As processor chip production is encouraged in the United States, China calls the move an attack on international trade.
This week, President Biden signed a law which promises billions in grants and aid to those who would invest in U.S.-based chip factories. It is partially meant to bolster U.S. industry, and partially meant to cushion other industries against supply chain disruptions.
Most low-end processor chips, which are used in everything from cars to smartphones to medical equipment, are made in Taiwan and China. During the pandemic, shipping restrictions and pivoting priorities made for rolling scarcities that haven’t completely been resolved yet.
The “CHIPS and Science Act,” as the new law is called, demands research spending to total around $200 billion by 2022, according to the Congressional Budget Office. It will include tax breaks for companies building new chip manufacturing plants here in the U.S., and boost related investments in robotics and wireless communication.
China has spent many billions of dollars themselves in developing their own processor chip production industry. While they have warned that any support of Taiwanese independence by the U.S. might have a consequence of more chip shortages and possibly outright war, China is also calling this new funding reminiscent of a “Cold war mentality.”

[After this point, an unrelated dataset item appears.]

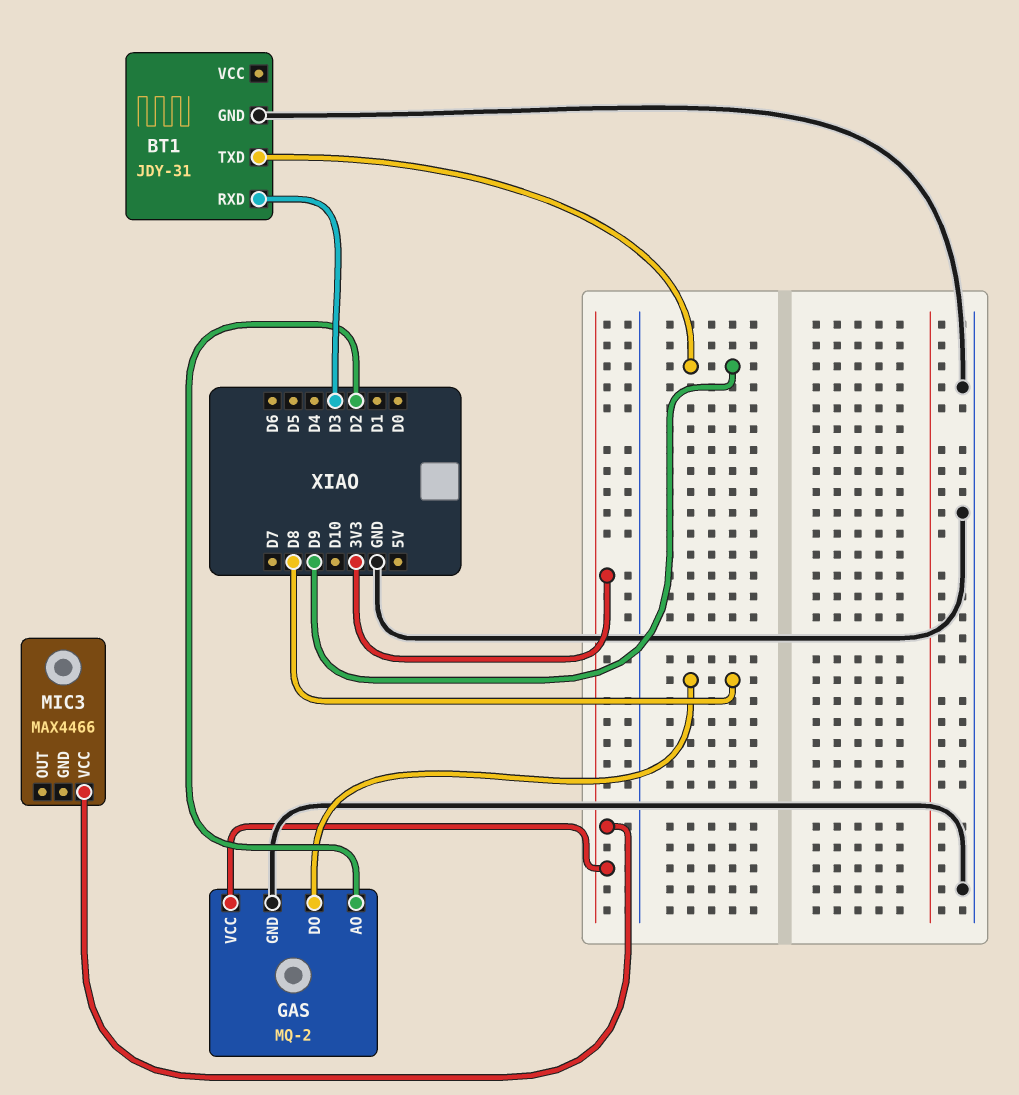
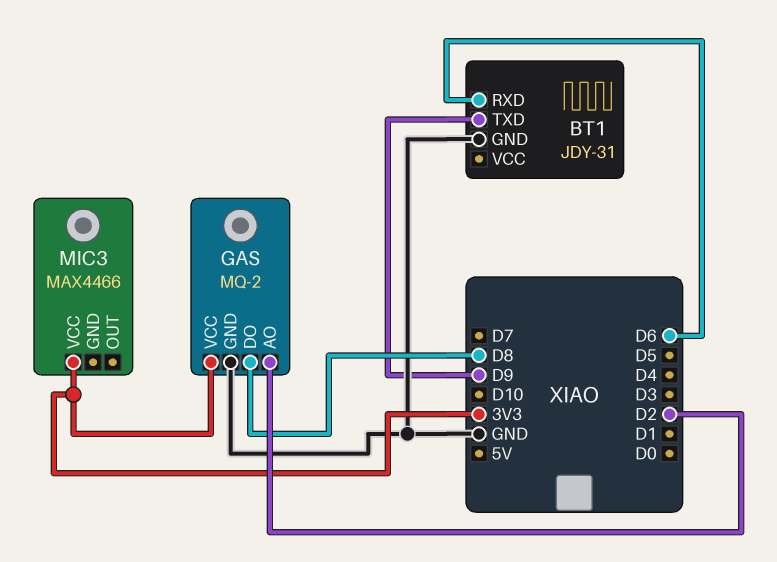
BT1 pin RXD: D3 -> D6

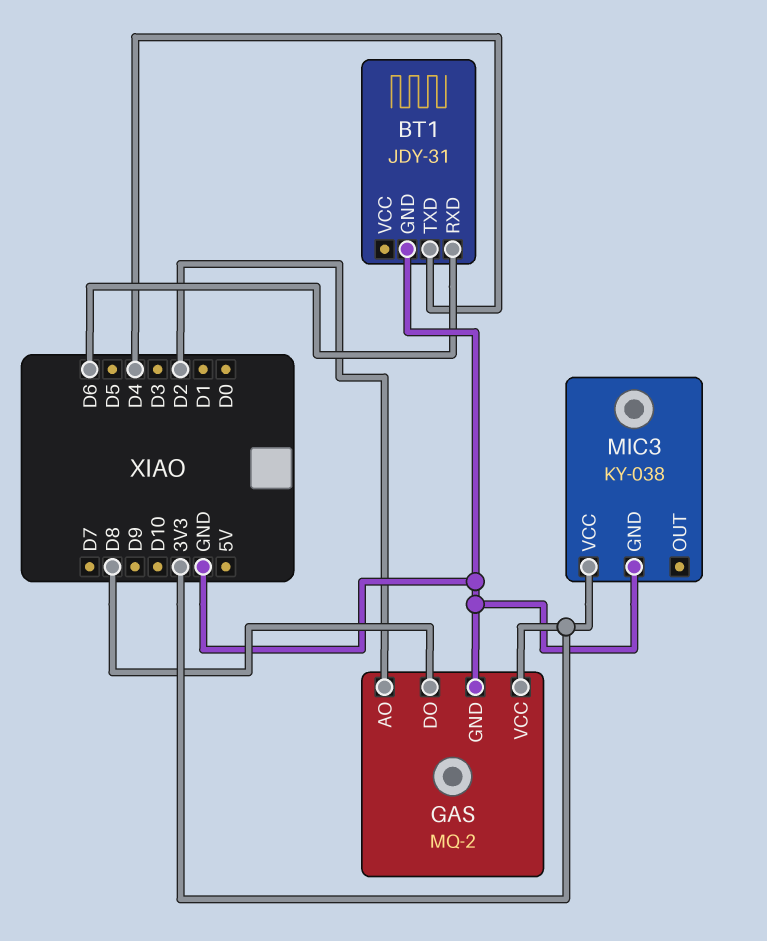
BT1 pin TXD: D9 -> D4
MIC3: MAX4466 -> KY-038
MIC3 pin GND: none -> GND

It will “disrupt international trade and distort global semiconductor supply chains,” said a Foreign Ministry spokesperson, Wang Wenbin. “China firmly opposes that.”
Wang also asserts that the law “restrict companies’ normal investment and economic and trade activities in China,” though he gave no details supporting that claim.
The world is already seeing war-based trade disruptions, with regards to wheat and vegetable oil that would ordinarily be coming from Ukraine. The Russian invasion of that country has caused food shortages in Eurupe and northern Africa. Industry investors are afraid of the same thing happening in tech in case of dissolving relations between the U.S. and China.